Different is not worse
An attendance to what is important, to morality and a strict work ethic, is what she feels set her generation apart, but she also thinks the generations behind her work just as hard, though it’s not as much physical. She thinks that having grown up “in harder times made physical labor a necessity, like getting all your water from springs like we did on Yellow Branch, or getting your water from a well like we did in Bryson City until we got electricity in the late 1940s.” Although she also points out “the younger generation never had to do the kind of work that we did,” she does not mean it as a criticism. She explains the other side of the coin by paying a compliment. The lack of necessary hard labor has made her children and grandchildren “a more refined generation.”
Even when Zora Walker criticizes, she softens it with the same understanding. “What I am against in the young generation is the way they dress. They dress scandalous. It’s what they’re used to and how they’ve been brought up. If you see something long enough and see other people doing it, you begin to think the wrong thing is right.” Still, she says, her own parents’ lack of compromise in child rearing was only good “for the most part. Being brought up with Victorian ideas has stuck, but being taught to literally fear the devil’s pitchfork may not have been the best thing. Scaring children is not the best way to teach them.” Preachers and parents, she says, should talk about “hellfire and mistakes we make, but they should focus on the love of God and his sacrifice.” With the same evenhanded approach, Mrs. Walker comments on the rearing of the baby boomers. She believes her generation compromised more on childrearing because of the hard lives they had known. “We wanted to allow our children to be more like other people’s children.”

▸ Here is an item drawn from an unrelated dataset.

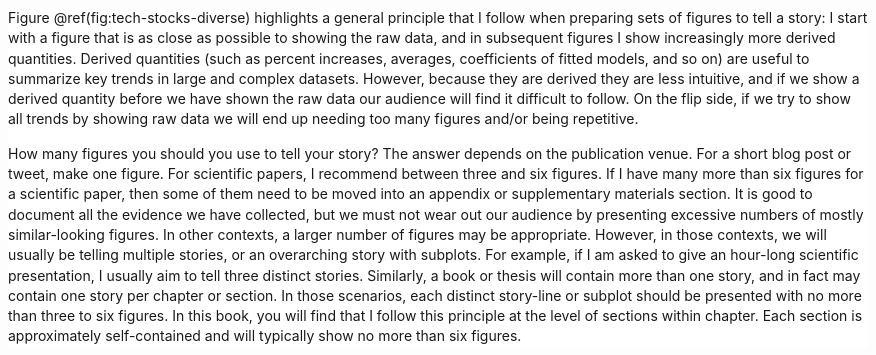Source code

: Figure \@ref(fig:tech-stocks-diverse) highlights a general principle that I follow when preparing sets of figures to tell a story: I start with a figure that is as close as possible to showing the raw data, and in subsequent figures I show increasingly more derived quantities. Derived quantities (such as percent increases, averages, coefficients of fitted models, and so on) are useful to summarize key trends in large and complex datasets. However, because they are derived they are less intuitive, and if we show a derived quantity before we have shown the raw data our audience will find it difficult to follow. On the flip side, if we try to show all trends by showing raw data we will end up needing too many figures and/or being repetitive.

How many figures you should you use to tell your story? The answer depends on the publication venue. For a short blog post or tweet, make one figure. For scientific papers, I recommend between three and six figures. If I have many more than six figures for a scientific paper, then some of them need to be moved into an appendix or supplementary materials section. It is good to document all the evidence we have collected, but we must not wear out our audience by presenting excessive numbers of mostly similar-looking figures. In other contexts, a larger number of figures may be appropriate. However, in those contexts, we will usually be telling multiple stories, or an overarching story with subplots. For example, if I am asked to give an hour-long scientific presentation, I usually aim to tell three distinct stories. Similarly, a book or thesis will contain more than one story, and in fact may contain one story per chapter or section. In those scenarios, each distinct story-line or subplot should be presented with no more than three to six figures. In this book, you will find that I follow this principle at the level of sections within chapter. Each section is approximately self-contained and will typically show no more than six figures.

Another mild admonishment she has for the current generation is that “we now don’t take time. Used to be people couldn’t go anywhere else, so we walked to see neighbors. So people just visited and you didn’t have to have an appointment to eat with them.” But even to this she adds, “But there’s a reason for that. Groceries are so high, and you can’t cook huge meals just in case somebody comes.”
Finding her place
Somebody coming, however, is clearly something Mrs. Walker enjoys. Her walls and tabletops display gifts from her family, photos, artwork by grandchildren, and awards for children and grandchildren. Although she looks back on her own childhood as “good old days,” she is the kind of person whose mindset does not allow sentimentality. She seems to see the flawed present without bitterness, the future without fear or resentment, and the past with a certain wistfulness, but not with regret. Of her childhood, she says, “I wouldn’t bring it back because going from where we are now to where we were then would be so hard.”
Maybe what enables Zora Walker to maintain her equilibrium is that she is a seeker of patterns. The patterns she finds help her to make sense of things. And the patterns she creates, whether in the words she writes or in the yarns she crochets, have helped Zora Walker find her own place in a larger design.